● Problem requirements
Scan the entries below for the word "pixels" and copy every line where it turns up.

● Data extracts
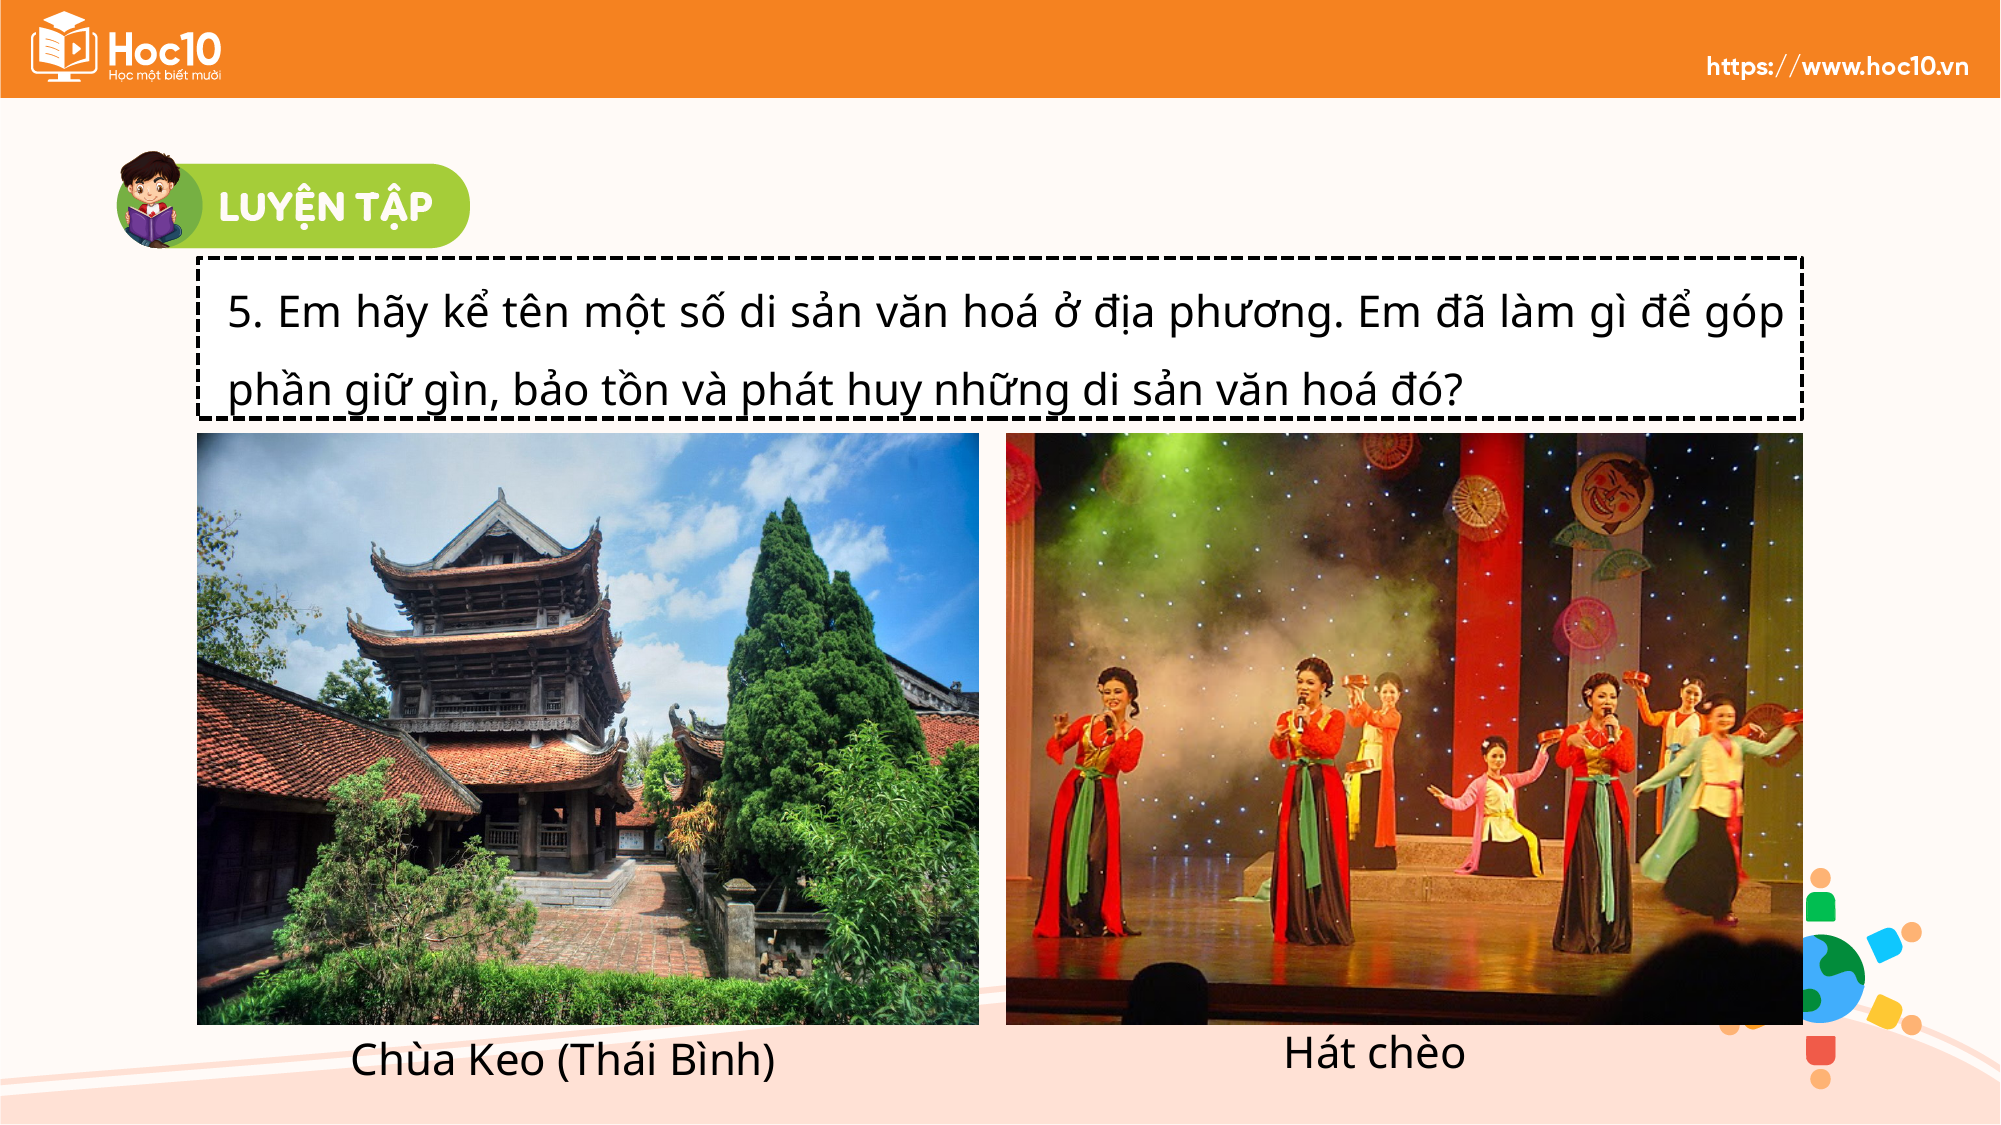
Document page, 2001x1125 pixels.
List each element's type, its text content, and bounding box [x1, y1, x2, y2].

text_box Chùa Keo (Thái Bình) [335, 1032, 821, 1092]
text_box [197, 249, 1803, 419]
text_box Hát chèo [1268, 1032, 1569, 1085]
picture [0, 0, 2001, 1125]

--

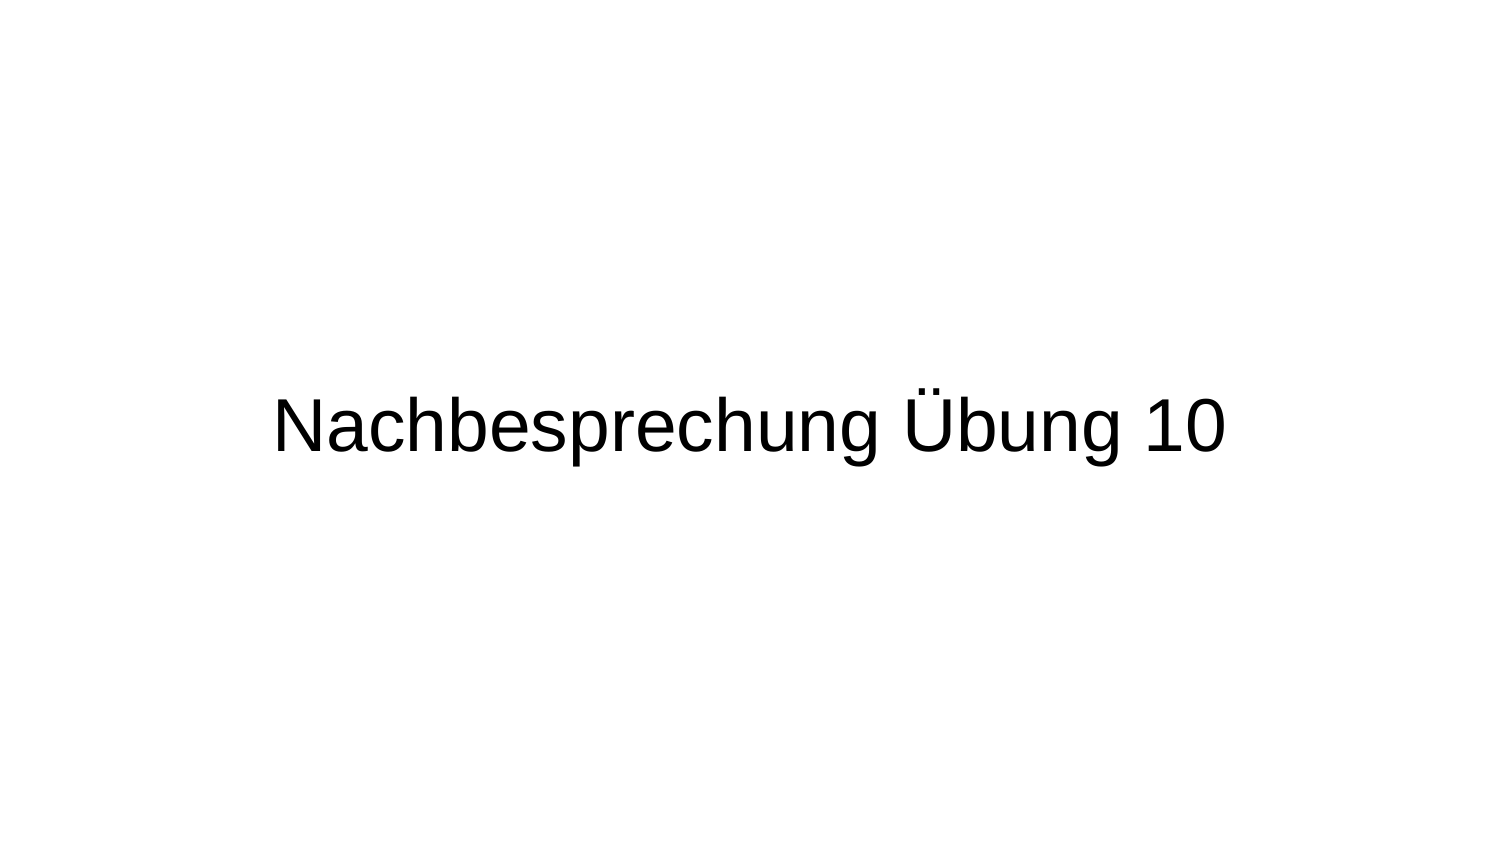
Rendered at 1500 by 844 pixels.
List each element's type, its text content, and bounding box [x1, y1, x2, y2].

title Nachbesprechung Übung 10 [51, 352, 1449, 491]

● Expected output
Document page, 2001x1125 pixels.
Rendered at 1500 by 844 pixels.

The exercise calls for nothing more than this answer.